Data frame creation in R Programming - Time & Space Complexity
When we create a data frame in R, the time it takes depends on how much data we add. We want to understand how this time grows as we add more rows or columns.
How does the work needed change when the data frame gets bigger?
Analyze the time complexity of the following code snippet.
# Create a data frame with n rows
create_df <- function(n) {
data.frame(
id = 1:n,
value = rnorm(n)
)
}
# Example call
my_df <- create_df(1000)
This code creates a data frame with two columns: one with numbers from 1 to n, and one with n random numbers.
Identify the loops, recursion, array traversals that repeat.
- Primary operation: Generating n random numbers and creating vectors of length n.
- How many times: Each operation happens once for each of the n rows.
As n grows, the time to create the data frame grows roughly in direct proportion.
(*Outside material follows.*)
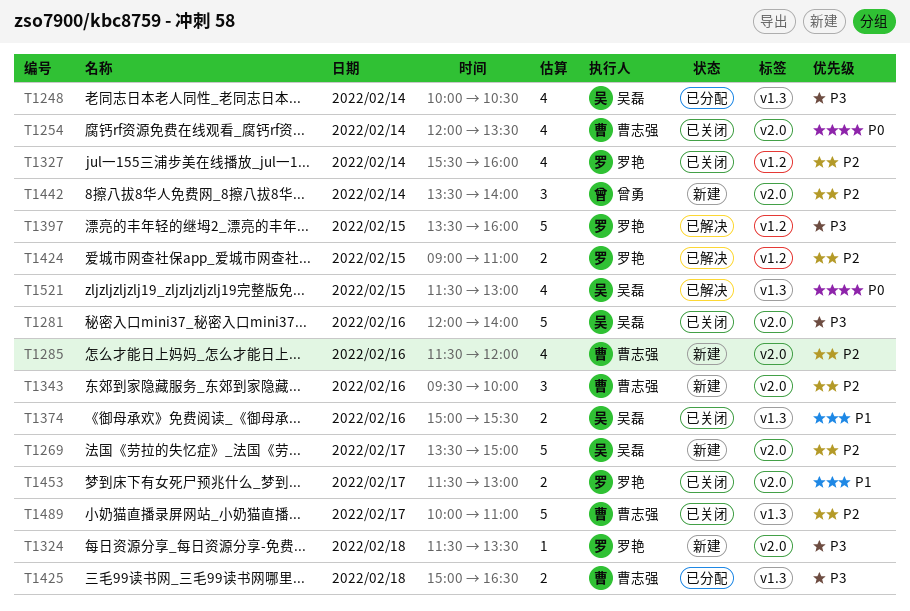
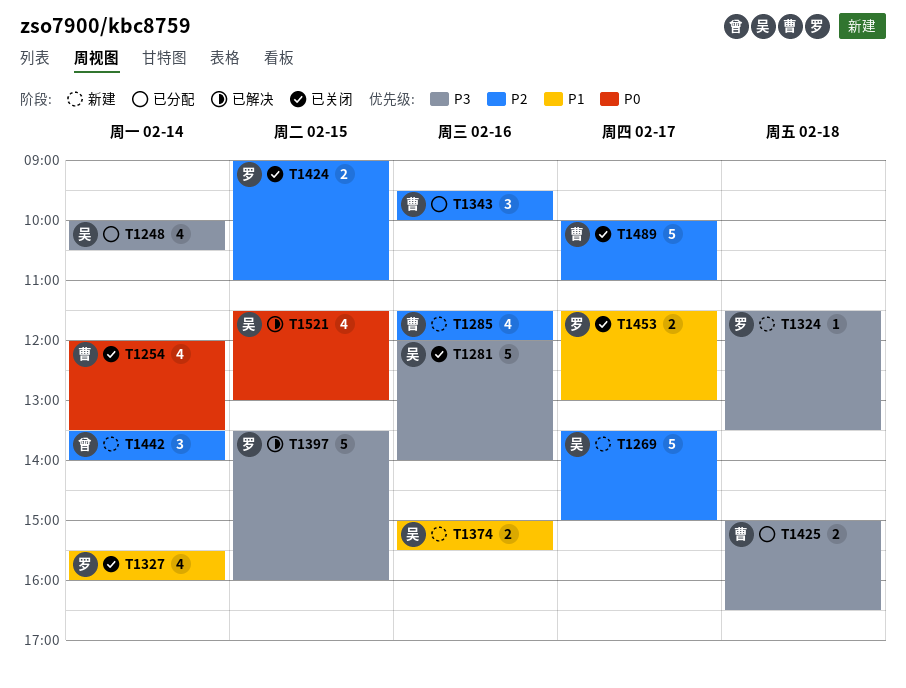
T1327, priority: P2 -> P1
T1343, status: 新建 -> 已分配
T1374, status: 已关闭 -> 新建
T1424, status: 已解决 -> 已关闭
| Input Size (n) | Approx. Operations |
|---|---|
| 10 | About 10 random numbers generated and 10 ids created |
| 100 | About 100 random numbers generated and 100 ids created |
| 1000 | About 1000 random numbers generated and 1000 ids created |
Pattern observation: The work grows steadily as the number of rows increases.
Time Complexity: O(n)
This means the time to create the data frame grows in a straight line with the number of rows.
[X] Wrong: "Creating a data frame takes the same time no matter how many rows it has."
[OK] Correct: More rows mean more data to generate and store, so it takes more time.
Understanding how data frame creation time grows helps you write efficient code when working with large datasets. This skill shows you can think about how your code behaves as data grows.
"What if we added more columns with complex calculations? How would the time complexity change?"